Technologies like cloud computing have helped businesses deliver instant experiences to customers, but platforms like those offered by Confluent are the real secret sauce. Confluent is a dataflow tool designed to enhance the performance of the Apache Kafta platform, used by 80% of users wealth 100 companies.
It works behind the scenes to provide businesses in real time with critical analytics that help them serve their customers. For example, if you run a sports betting platform, Confluent allows you to quickly calculate and provide real-time odds to customers instantly during a match.or take the retail giant walmart — It uses Confluent’s tools to help track inventory levels in real time, so products can be replenished as they’re purchased. In other words, Confluent is the reason customers want items that are rarely out of stock.
The need for the Confluent platform was obvious. The company’s 2022 revenue is expected to reach $579 million. Had it gone public, the company would have grown at an impressive compound annual growth rate of 57% since 2019.
Data and event streaming will only become more prominent over time. As mentioned above, these services are already used in financial services, entertainment, gaming and retail. But in theory, businesses could find a way to apply it to any cloud-based online experience their customers have.
So, with Confluent stock down 78% from its all-time high amid a broader tech sell-off, this could be a good long-term buying opportunity.
Upstarts can change the lending process
Shaping the future by doing something no other company has done before carries risks. Upstart shareholders are well aware of this. After the company went public in 2020 at $20 a share, the stock soared to $401 before falling all the way back below $13. Today, it’s trading at around $17.
Upstart is trying to upend the traditional moneylending business by using artificial intelligence systems to assess borrowers, which it says can more accurately gauge people’s creditworthiness.Consumers stand to benefit as Upstart says its model is less discriminatory than fair isaacThe time-honored FICO credit scoring system. For example, Upstart approved 43% more black borrowers and 42% more Hispanic borrowers at 25% lower rates than traditional models.

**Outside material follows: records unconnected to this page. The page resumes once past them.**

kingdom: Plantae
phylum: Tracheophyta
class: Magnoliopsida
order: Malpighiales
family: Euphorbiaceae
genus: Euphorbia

Upstart doesn’t actually borrow money. It is a loan originator, but it relies on banks and institutional partners to fund the loans, some of which dry up as credit conditions gradually deteriorate in 2022. That left Upstart holding some of the loans itself, which rattled investors and sent its shares tumbling.
But economic pressures may be slowly easing, and Upstart continues to add new bank partners and even car dealerships to its sales and loan origination platform. As of the end of the third quarter, 83 banks and credit unions had signed up, a 167% year-over-year increase. It also has 702 auto dealer partners, an increase of 141%.
Once Upstart reports its fourth-quarter results, 2022 revenue is expected to decline slightly year-over-year to $830 million. Analysts believe that figure will shrink further to $733 million by 2023, but if the economy improves and credit flows freely again, it would justify raising that estimate.
The financial industry is ripe for disruption, and artificial intelligence continues to make its mark on a growing number of industries. If Upstart can execute, its stock could deliver handsome returns for investors, especially from its current rock-bottom price.
Anthony Di Pizio has no positions in any of the stocks mentioned above. The Motley Fool has jobs and recommendations at Apple, Confluent, Upstart, and Walmart. The Motley Fool recommends Fair Isaac and recommends the following options: March 2023 Long Apple Call $120, March 2023 Short Apple Call $130. The Motley Fool has a disclosure policy.